JAKARTA, Mediakarya- Perumda Pasar Jaya memastikan kesiapan stok pangan dan menggandakan pelaksanaan pasar murah menjelang Ramadan dan Idulfitri 2026.

Direktur Utama Perumda Pasar Jaya, Agus Himawan, menyebut langkah ini dilakukan untuk menjaga stabilitas harga sekaligus membantu daya beli masyarakat.

Agus mengatakan, pelaksanaan pasar murah tahun ini ditingkatkan hampir dua kali lipat dibanding tahun lalu. Jika pada 2025 kegiatan pasar murah digelar sekitar 250 kali, pada 2026 jumlahnya ditargetkan mendekati 500 kali.

“Tahun lalu pasar murah sekitar 250 kali, tahun ini kami tingkatkan hampir 100 persen menjadi kurang lebih 500 kali. Ini bagian dari upaya kami menjaga stabilitas pasokan dan harga selama Ramadan,” kata Agus dalam Balkoters Talk bertajuk ‘Kesiapan Tiga Pangan BUMD Pangan Jelang Ramadan dan Idulfitri 2026’ di Balai Kota DKI Jakarta, Rabu (11/2/2026).

Turut hadir Sekdaprov DKI Jakarta Uus Kuswanto sebagai pembicara kunci (key note speaker) dan tiga narasumber lainnya yaitu Kepala Dinas Ketahanan Pangan, Kelautan dan Pertanian (KPKP) DKI Jakarta Hasudungan A Sidabalok; Dirut Perumda Dharma Jaya Raditya Endra Budiman dan Dirut PT Food Station Tjipinang Jaya (Perseroda) Dodot Tri Widodo.

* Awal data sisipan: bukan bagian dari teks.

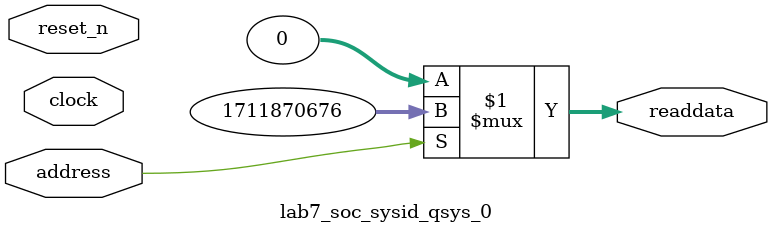
<source format=v>



// synthesis translate_off
`timescale 1ns / 1ps
// synthesis translate_on

// turn off superfluous verilog processor warnings 
// altera message_level Level1 
// altera message_off 10034 10035 10036 10037 10230 10240 10030 

module lab7_soc_sysid_qsys_0 (
               // inputs:
                address,
                clock,
                reset_n,

               // outputs:
                readdata
             )
;

  output  [ 31: 0] readdata;
  input            address;
  input            clock;
  input            reset_n;

  wire    [ 31: 0] readdata;
  //control_slave, which is an e_avalon_slave
  assign readdata = address ? 1711870676 : 0;

endmodule



</source>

Agus menjelaskan, bazar murah telah digelar sepanjang Februari di seluruh kelurahan Jakarta Timur dan Jakarta Selatan, serta di 116 gerai Pasar Jaya.

Selain itu, bazar besar juga akan kembali digelar di Balai Kota pada pekan kedua Ramadan, bersinergi dengan PT Food Station Tjipinang Jaya (Perseroda) dan Perumda Dharma Jaya.

Untuk meringankan beban belanja warga, Pasar Jaya juga menyiapkan paket sembako dan paket hari raya dengan harga mulai Rp 100.000 hingga Rp 300.000.

Paket tersebut disediakan di gerai-gerai Pasar Jaya sebagai alternatif belanja hemat menjelang Lebaran.